The story of Pride and Prejudice, but seen through the eyes of the hidden class, the servants in the Bennett household.  If you are a dyed-in-the-wool P&P fanatic, this might just turn you off, because the characters in P&P are mere backstory here.  In addition, it is a somewhat moody novel, even bleak or grim in places, without the cherry-on-top happy ending that we often crave, so bear that in mind.  That said, I liked it a lot (and I am a Jane Austen reader, but not a fanatic)  and am glad to have read it, and would recommend it.

Our hero is the Bennett's downstairs maid, Sarah, an orphan who chafes at her restricted life, and whose concerns are far more pressing than when the next ball might be.  The servants have a whole world of their own "under the stairs".  There is a hierarchy of servants, and they have their own spats, and secrets, as well as kindness and hope, and perhaps a bit of romance as well.  But their days are long, unbearably long, and their labors are far more burdensome than the upper-crust Bennetts might realize.  It was interesting to me, from a historical point of view, to see the amount of dirt and mess and muck and manure (lots of that) they had to deal with, while always appearing pristine, polite, and well-coiffed.  The reader unfamiliar with what it takes to maintain an "aristocratic" home (though the Bennetts barely make the cut, as country gentry) will be surprised by the long and arduous daily tasks the servants must do, and always do invisibly, to keep the household running.  There was a reason maids often died before age 30.

Our main character, Sarah, spends a lot of time complaining about her chilblains (blisters that arise when skin is exposed to extreme cold or heat).  She is in charge of laundry, so her hands are constantly subjected to hot water and cold water, and hot irons and and cold air, and yet she must take care not to get any fluids from her chilblains onto the laundry.  Then there's the wood to cut, the water to boil, the uniforms to starch and iron, the food to store and cook and serve and clean up after... This disconnect between the leisurely life of the Bennett sisters, who chat and read, visit with others,  and play the piano, while changing clothes three or four times a day, and the stupefying struggle of their maids to just get through the workload of another day really highlights the difference in the classes.  In some places I found Sarah to be a bit TOO modern in her thinking.  By that I mean that most house servants in the Regency era knew they were servants and were, quite early on I imagine,  disabused of any ideas of moving up in society.  Sarah has a more modern outlook:  she KNOWS she can be more.  That said, the truth of the matter is, she probably cannot.

§ Recorded data:
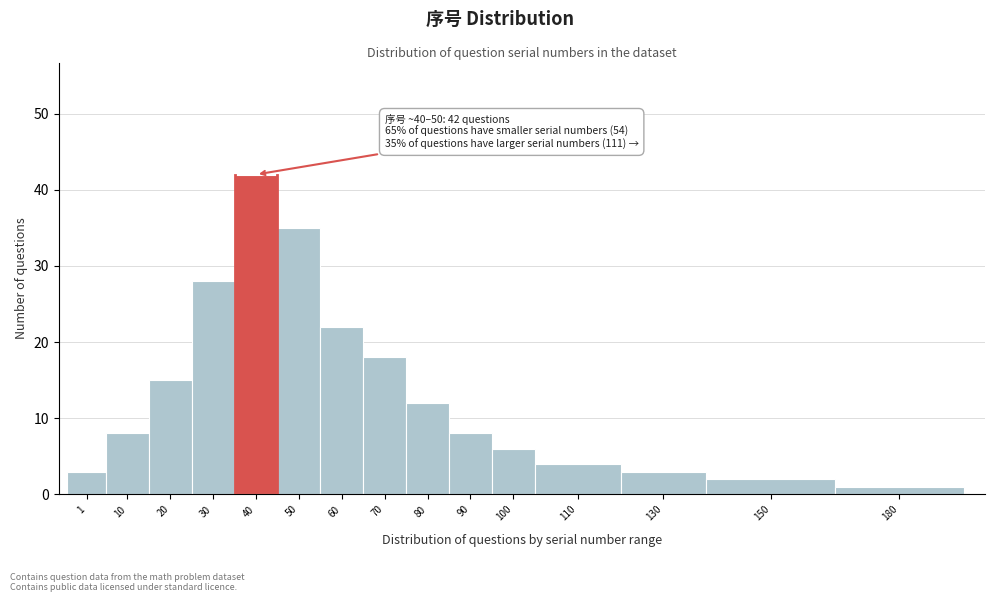

Reading left to right, transcribe all the data shown in this chart.

3	8	15	28	42	35	22	18	12	8	6	4	3	2	1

§ What is expected: Transcribe the passage from the book review, beginning with the words "The story of" and ending after the words "would recommend it.".

§ Your solution:
The story of Pride and Prejudice, but seen through the eyes of the hidden class, the servants in the Bennett household.  If you are a dyed-in-the-wool P&P fanatic, this might just turn you off, because the characters in P&P are mere backstory here.  In addition, it is a somewhat moody novel, even bleak or grim in places, without the cherry-on-top happy ending that we often crave, so bear that in mind.  That said, I liked it a lot (and I am a Jane Austen reader, but not a fanatic)  and am glad to have read it, and would recommend it.